_TASK STATEMENT_:
Transcribe each line below without altering anything.

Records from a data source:

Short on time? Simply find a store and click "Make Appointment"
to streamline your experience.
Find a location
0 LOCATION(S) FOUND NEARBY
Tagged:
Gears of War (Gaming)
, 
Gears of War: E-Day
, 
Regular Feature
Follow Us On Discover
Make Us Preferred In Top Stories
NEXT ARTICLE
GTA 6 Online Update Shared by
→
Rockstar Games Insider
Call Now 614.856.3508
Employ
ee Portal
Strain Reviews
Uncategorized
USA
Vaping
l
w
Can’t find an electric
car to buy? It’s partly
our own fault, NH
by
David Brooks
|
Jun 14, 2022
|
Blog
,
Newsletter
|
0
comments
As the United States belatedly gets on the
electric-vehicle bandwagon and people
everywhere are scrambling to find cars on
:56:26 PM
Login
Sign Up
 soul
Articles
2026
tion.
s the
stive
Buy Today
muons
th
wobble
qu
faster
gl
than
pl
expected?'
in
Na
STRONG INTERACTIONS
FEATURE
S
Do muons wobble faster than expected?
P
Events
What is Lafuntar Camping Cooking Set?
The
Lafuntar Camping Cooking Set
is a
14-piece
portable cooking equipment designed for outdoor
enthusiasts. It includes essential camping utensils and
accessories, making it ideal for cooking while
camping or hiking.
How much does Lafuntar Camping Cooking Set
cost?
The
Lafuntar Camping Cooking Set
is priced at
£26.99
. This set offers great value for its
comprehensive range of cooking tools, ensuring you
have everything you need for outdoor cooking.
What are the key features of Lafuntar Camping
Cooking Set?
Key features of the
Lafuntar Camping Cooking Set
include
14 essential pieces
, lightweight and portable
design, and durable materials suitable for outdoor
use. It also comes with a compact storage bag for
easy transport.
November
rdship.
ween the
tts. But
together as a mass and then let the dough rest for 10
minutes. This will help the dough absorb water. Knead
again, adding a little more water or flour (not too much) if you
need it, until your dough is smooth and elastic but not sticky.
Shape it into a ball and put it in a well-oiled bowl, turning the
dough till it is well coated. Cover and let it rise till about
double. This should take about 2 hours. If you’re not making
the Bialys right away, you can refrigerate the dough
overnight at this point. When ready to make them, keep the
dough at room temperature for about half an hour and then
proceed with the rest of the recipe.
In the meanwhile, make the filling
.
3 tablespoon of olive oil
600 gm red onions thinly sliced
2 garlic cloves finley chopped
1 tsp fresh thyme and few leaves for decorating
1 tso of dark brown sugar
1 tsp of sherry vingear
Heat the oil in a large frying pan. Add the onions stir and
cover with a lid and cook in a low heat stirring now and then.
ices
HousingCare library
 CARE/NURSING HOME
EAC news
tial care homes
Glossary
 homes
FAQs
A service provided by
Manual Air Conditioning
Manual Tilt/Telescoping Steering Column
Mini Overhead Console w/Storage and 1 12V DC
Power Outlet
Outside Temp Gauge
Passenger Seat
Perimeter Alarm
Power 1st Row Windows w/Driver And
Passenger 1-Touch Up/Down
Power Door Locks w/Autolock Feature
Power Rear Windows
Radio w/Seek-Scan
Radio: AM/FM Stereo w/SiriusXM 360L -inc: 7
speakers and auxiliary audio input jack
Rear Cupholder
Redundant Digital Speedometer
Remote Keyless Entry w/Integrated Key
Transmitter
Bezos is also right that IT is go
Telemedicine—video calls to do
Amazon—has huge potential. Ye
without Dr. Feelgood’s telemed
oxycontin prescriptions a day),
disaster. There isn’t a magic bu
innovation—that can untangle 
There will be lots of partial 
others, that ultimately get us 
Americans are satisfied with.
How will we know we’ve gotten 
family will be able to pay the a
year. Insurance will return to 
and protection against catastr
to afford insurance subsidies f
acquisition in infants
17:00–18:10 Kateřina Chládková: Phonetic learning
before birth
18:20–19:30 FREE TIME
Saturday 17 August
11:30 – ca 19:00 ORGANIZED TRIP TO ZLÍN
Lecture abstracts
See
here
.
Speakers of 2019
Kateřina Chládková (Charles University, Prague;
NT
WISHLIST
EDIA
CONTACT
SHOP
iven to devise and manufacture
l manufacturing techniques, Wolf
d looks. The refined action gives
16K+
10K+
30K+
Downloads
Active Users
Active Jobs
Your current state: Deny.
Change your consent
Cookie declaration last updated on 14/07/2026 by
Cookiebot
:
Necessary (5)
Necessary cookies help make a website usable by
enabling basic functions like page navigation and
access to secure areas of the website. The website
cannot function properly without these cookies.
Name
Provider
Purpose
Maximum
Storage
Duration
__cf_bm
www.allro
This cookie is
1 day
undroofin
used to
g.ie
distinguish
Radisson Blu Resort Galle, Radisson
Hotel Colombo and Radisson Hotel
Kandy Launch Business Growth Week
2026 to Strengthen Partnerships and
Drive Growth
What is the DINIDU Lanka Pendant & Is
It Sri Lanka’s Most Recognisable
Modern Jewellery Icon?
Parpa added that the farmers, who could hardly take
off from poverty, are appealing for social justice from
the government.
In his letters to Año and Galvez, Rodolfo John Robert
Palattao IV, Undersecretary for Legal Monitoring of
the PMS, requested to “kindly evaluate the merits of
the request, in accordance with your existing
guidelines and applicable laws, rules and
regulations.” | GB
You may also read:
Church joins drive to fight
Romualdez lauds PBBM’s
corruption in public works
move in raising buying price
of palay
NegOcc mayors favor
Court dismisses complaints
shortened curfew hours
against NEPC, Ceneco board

_RESPONSE FOR THIS EXERCISE_:
Short on time? Simply find a store and click "Make Appointment"
to streamline your experience.
Find a location
0 LOCATION(S) FOUND NEARBY
Tagged:
Gears of War (Gaming)
, 
Gears of War: E-Day
, 
Regular Feature
Follow Us On Discover
Make Us Preferred In Top Stories
NEXT ARTICLE
GTA 6 Online Update Shared by
→
Rockstar Games Insider
Call Now 614.856.3508
Employ
ee Portal
Strain Reviews
Uncategorized
USA
Vaping
l
w
Can’t find an electric
car to buy? It’s partly
our own fault, NH
by
David Brooks
|
Jun 14, 2022
|
Blog
,
Newsletter
|
0
comments
As the United States belatedly gets on the
electric-vehicle bandwagon and people
everywhere are scrambling to find cars on
:56:26 PM
Login
Sign Up
 soul
Articles
2026
tion.
s the
stive
Buy Today
muons
th
wobble
qu
faster
gl
than
pl
expected?'
in
Na
STRONG INTERACTIONS
FEATURE
S
Do muons wobble faster than expected?
P
Events
What is Lafuntar Camping Cooking Set?
The
Lafuntar Camping Cooking Set
is a
14-piece
portable cooking equipment designed for outdoor
enthusiasts. It includes essential camping utensils and
accessories, making it ideal for cooking while
camping or hiking.
How much does Lafuntar Camping Cooking Set
cost?
The
Lafuntar Camping Cooking Set
is priced at
£26.99
. This set offers great value for its
comprehensive range of cooking tools, ensuring you
have everything you need for outdoor cooking.
What are the key features of Lafuntar Camping
Cooking Set?
Key features of the
Lafuntar Camping Cooking Set
include
14 essential pieces
, lightweight and portable
design, and durable materials suitable for outdoor
use. It also comes with a compact storage bag for
easy transport.
November
rdship.
ween the
tts. But
together as a mass and then let the dough rest for 10
minutes. This will help the dough absorb water. Knead
again, adding a little more water or flour (not too much) if you
need it, until your dough is smooth and elastic but not sticky.
Shape it into a ball and put it in a well-oiled bowl, turning the
dough till it is well coated. Cover and let it rise till about
double. This should take about 2 hours. If you’re not making
the Bialys right away, you can refrigerate the dough
overnight at this point. When ready to make them, keep the
dough at room temperature for about half an hour and then
proceed with the rest of the recipe.
In the meanwhile, make the filling
.
3 tablespoon of olive oil
600 gm red onions thinly sliced
2 garlic cloves finley chopped
1 tsp fresh thyme and few leaves for decorating
1 tso of dark brown sugar
1 tsp of sherry vingear
Heat the oil in a large frying pan. Add the onions stir and
cover with a lid and cook in a low heat stirring now and then.
ices
HousingCare library
 CARE/NURSING HOME
EAC news
tial care homes
Glossary
 homes
FAQs
A service provided by
Manual Air Conditioning
Manual Tilt/Telescoping Steering Column
Mini Overhead Console w/Storage and 1 12V DC
Power Outlet
Outside Temp Gauge
Passenger Seat
Perimeter Alarm
Power 1st Row Windows w/Driver And
Passenger 1-Touch Up/Down
Power Door Locks w/Autolock Feature
Power Rear Windows
Radio w/Seek-Scan
Radio: AM/FM Stereo w/SiriusXM 360L -inc: 7
speakers and auxiliary audio input jack
Rear Cupholder
Redundant Digital Speedometer
Remote Keyless Entry w/Integrated Key
Transmitter
Bezos is also right that IT is go
Telemedicine—video calls to do
Amazon—has huge potential. Ye
without Dr. Feelgood’s telemed
oxycontin prescriptions a day),
disaster. There isn’t a magic bu
innovation—that can untangle 
There will be lots of partial 
others, that ultimately get us 
Americans are satisfied with.
How will we know we’ve gotten 
family will be able to pay the a
year. Insurance will return to 
and protection against catastr
to afford insurance subsidies f
acquisition in infants
17:00–18:10 Kateřina Chládková: Phonetic learning
before birth
18:20–19:30 FREE TIME
Saturday 17 August
11:30 – ca 19:00 ORGANIZED TRIP TO ZLÍN
Lecture abstracts
See
here
.
Speakers of 2019
Kateřina Chládková (Charles University, Prague;
NT
WISHLIST
EDIA
CONTACT
SHOP
iven to devise and manufacture
l manufacturing techniques, Wolf
d looks. The refined action gives
16K+
10K+
30K+
Downloads
Active Users
Active Jobs
Your current state: Deny.
Change your consent
Cookie declaration last updated on 14/07/2026 by
Cookiebot
:
Necessary (5)
Necessary cookies help make a website usable by
enabling basic functions like page navigation and
access to secure areas of the website. The website
cannot function properly without these cookies.
Name
Provider
Purpose
Maximum
Storage
Duration
__cf_bm
www.allro
This cookie is
1 day
undroofin
used to
g.ie
distinguish
Radisson Blu Resort Galle, Radisson
Hotel Colombo and Radisson Hotel
Kandy Launch Business Growth Week
2026 to Strengthen Partnerships and
Drive Growth
What is the DINIDU Lanka Pendant & Is
It Sri Lanka’s Most Recognisable
Modern Jewellery Icon?
Parpa added that the farmers, who could hardly take
off from poverty, are appealing for social justice from
the government.
In his letters to Año and Galvez, Rodolfo John Robert
Palattao IV, Undersecretary for Legal Monitoring of
the PMS, requested to “kindly evaluate the merits of
the request, in accordance with your existing
guidelines and applicable laws, rules and
regulations.” | GB
You may also read:
Church joins drive to fight
Romualdez lauds PBBM’s
corruption in public works
move in raising buying price
of palay
NegOcc mayors favor
Court dismisses complaints
shortened curfew hours
against NEPC, Ceneco board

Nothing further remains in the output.